- 抜粋箇所 -
***
Kerasでメモリ使用量を減らしたかったらmax_queue_sizeを調整しよう
Kerasで大きめの画像を使ったモデルを訓練していると、メモリが足りなくなるということがよくあります。途中処理の変数のデータ型(np.uint8)を変えるのだけではなく、max_queue_sizeの調整をする必要があることがあります。それを見ていきます。
目次
メモリサイズの目安
ニューラルネットワークに食わせる変数は基本的にfloat32になるので、4バイト変数になります。つまり、「縦解像度×横解像度×チャンネル数(カラーなら3)×バッチサイズ×4バイト」必要になります。y横軸に縦横の解像度、縦軸にバッチサイズを取って計算すると次のような表になります。単位はGBです。
バッチ/解像度 | 32 | 64 | 128 | 256 | 512 | 1024 |
---|---|---|---|---|---|---|
32 | 0.000366211 | 0.001464844 | 0.005859375 | 0.0234375 | 0.09375 | 0.375 |
64 | 0.000732422 | 0.002929688 | 0.01171875 | 0.046875 | 0.1875 | 0.75 |
128 | 0.001464844 | 0.005859375 | 0.0234375 | 0.09375 | 0.375 | 1.5 |
256 | 0.002929688 | 0.01171875 | 0.046875 | 0.1875 | 0.75 | 3 |
512 | 0.005859375 | 0.0234375 | 0.09375 | 0.375 | 1.5 | 6 |
1024 | 0.01171875 | 0.046875 | 0.1875 | 0.75 | 3 | 12 |
2048 | 0.0234375 | 0.09375 | 0.375 | 1.5 | 6 | 24 |
4096 | 0.046875 | 0.1875 | 0.75 | 3 | 12 | 48 |
8192 | 0.09375 | 0.375 | 1.5 | 6 | 24 | 96 |
16384 | 0.1875 | 0.75 | 3 | 12 | 48 | 192 |
32768 | 0.375 | 1.5 | 6 | 24 | 96 | 384 |
65536 | 0.75 | 3 | 12 | 48 | 192 | 768 |
32×32ぐらいではほぼ問題になることはありませんが、256×256ぐらいから結構問題になってくるのではないでしょうか。
***
- 保存データ -
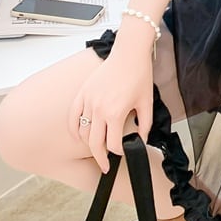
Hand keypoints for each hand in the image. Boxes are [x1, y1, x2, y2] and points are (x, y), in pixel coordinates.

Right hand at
***
- 必要な作業 -
Kerasのメモリ使用量を扱った抜粋箇所から、「Kerasでメモリ使用量を減」と「ります。それを見ていきます。」の間を両端も含めて一字も変えずに書き出すこと。

- 作業の出力 -
Kerasでメモリ使用量を減らしたかったらmax_queue_sizeを調整しよう
Kerasで大きめの画像を使ったモデルを訓練していると、メモリが足りなくなるということがよくあります。途中処理の変数のデータ型(np.uint8)を変えるのだけではなく、max_queue_sizeの調整をする必要があることがあります。それを見ていきます。